Can compile to C which then compiles using your favourite compiler. So it can operate at the speed of C

And the new memory management system is similar to rusts system (and can be fully disabled if you want manual memory management)

[–] CanadaPlus@lemmy.sdf.org 1 points 1 year ago* (last edited 1 year ago)

Can compile to C which then compiles using your favourite compiler. So it can operate at the speed of C

Technically, it all compiles to assembly, but Python is still a lot slower than C or Rust.
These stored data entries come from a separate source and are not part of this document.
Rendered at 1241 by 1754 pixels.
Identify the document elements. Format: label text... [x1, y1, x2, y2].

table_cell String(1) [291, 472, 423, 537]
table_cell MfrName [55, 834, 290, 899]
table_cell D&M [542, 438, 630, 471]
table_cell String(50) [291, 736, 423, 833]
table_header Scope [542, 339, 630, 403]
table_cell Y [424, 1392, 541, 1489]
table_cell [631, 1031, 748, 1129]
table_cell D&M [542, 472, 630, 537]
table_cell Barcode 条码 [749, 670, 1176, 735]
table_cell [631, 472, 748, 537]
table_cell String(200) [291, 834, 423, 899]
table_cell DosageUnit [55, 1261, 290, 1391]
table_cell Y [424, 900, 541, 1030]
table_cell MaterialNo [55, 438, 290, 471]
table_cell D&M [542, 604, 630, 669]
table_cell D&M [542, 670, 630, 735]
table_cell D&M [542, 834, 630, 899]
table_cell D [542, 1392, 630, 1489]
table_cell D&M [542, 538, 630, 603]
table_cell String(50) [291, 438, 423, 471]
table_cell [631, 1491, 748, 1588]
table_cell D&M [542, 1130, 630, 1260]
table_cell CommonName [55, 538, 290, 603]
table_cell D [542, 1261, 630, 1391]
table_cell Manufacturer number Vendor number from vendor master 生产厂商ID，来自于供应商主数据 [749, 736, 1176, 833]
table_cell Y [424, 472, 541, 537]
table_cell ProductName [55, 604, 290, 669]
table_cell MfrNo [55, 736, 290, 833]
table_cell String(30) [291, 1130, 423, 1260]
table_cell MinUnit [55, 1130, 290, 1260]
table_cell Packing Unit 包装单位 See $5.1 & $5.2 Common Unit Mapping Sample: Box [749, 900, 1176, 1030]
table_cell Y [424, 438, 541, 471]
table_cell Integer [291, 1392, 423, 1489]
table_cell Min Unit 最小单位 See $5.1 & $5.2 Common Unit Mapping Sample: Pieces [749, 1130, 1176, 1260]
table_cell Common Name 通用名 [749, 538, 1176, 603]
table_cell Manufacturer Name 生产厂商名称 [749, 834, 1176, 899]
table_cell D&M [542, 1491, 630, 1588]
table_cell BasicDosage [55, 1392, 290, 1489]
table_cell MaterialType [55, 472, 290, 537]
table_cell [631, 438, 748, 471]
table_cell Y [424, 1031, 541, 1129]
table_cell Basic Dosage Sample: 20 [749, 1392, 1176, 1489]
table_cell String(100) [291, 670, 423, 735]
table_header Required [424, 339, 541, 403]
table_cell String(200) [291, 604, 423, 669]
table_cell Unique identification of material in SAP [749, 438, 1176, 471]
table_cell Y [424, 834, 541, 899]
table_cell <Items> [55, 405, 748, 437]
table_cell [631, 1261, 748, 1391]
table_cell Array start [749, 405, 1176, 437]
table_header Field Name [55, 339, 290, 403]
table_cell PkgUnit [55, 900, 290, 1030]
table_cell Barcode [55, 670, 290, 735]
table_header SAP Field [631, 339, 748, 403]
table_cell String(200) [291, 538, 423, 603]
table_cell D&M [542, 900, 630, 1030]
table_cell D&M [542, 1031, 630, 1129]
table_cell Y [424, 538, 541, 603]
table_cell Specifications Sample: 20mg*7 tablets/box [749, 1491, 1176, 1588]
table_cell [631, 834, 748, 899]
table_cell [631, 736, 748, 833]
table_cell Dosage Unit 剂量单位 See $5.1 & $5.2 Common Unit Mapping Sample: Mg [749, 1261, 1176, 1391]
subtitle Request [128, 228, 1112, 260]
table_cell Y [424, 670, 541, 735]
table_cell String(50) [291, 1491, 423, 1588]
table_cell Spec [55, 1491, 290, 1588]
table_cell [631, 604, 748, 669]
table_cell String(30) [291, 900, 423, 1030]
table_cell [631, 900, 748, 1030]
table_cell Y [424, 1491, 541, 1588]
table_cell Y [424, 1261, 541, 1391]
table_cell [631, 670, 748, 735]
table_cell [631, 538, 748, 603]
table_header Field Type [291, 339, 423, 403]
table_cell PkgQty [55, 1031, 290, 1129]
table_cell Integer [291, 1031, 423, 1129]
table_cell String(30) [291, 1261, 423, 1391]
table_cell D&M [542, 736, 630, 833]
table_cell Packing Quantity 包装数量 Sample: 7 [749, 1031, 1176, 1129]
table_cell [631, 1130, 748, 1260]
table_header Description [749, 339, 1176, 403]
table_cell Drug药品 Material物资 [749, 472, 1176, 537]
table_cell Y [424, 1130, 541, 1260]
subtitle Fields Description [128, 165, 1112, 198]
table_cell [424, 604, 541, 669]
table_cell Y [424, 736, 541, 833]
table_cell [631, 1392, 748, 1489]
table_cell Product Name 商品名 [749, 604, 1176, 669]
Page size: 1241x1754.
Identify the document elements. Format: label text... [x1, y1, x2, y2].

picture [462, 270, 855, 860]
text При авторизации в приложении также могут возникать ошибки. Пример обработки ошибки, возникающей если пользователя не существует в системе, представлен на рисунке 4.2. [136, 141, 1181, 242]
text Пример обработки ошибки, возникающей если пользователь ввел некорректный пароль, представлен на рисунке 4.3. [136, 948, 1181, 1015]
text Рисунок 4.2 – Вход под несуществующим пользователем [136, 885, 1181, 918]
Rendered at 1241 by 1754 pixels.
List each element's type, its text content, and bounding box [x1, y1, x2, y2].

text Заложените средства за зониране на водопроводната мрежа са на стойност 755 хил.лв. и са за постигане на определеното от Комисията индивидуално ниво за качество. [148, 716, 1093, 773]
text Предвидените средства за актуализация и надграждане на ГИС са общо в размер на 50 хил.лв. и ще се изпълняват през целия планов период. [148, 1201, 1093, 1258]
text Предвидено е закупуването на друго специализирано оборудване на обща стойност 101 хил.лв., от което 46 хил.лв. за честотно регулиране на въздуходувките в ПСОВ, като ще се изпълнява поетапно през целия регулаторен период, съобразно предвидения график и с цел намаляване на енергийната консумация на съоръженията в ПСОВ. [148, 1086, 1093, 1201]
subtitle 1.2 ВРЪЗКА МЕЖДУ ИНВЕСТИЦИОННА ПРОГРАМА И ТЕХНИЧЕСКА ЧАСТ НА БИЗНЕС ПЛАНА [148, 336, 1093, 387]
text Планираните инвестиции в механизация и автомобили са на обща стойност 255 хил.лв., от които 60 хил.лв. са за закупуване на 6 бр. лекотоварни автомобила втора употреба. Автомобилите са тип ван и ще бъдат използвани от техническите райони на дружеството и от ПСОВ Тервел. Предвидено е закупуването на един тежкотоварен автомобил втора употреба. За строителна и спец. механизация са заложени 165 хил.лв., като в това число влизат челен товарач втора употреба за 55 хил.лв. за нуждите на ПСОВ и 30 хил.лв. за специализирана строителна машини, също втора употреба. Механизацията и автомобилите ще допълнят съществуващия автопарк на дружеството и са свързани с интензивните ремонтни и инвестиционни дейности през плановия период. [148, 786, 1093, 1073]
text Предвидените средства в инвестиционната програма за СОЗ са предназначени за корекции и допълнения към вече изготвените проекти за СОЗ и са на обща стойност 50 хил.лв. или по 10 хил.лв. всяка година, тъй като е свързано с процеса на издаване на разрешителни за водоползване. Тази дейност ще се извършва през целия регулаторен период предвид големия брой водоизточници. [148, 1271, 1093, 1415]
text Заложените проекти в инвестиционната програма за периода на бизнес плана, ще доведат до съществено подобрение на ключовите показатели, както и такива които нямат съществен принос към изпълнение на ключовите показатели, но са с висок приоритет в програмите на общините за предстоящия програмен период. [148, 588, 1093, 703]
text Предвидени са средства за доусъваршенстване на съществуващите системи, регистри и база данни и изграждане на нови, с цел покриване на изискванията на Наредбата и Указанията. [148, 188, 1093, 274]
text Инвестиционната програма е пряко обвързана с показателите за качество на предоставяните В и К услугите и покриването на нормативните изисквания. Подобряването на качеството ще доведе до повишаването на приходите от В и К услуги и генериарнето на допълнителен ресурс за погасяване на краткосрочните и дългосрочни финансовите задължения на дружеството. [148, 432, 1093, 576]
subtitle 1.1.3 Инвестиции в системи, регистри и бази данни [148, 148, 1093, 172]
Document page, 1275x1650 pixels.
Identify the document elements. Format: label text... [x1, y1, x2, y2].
Speed is lost along the way through those layers of abstraction.

And the new memory management system is similar to rusts system (and can be fully disabled if you want manual memory management)

So it doesn't have a garbage collector? I'm going to have to actually look into this myself.

[–] qaz@lemmy.world -1 points 1 year ago

I think it transpiles to C so theoretically it could be quite fast, but I doubt the generated C is as fast as manually written C or Rust.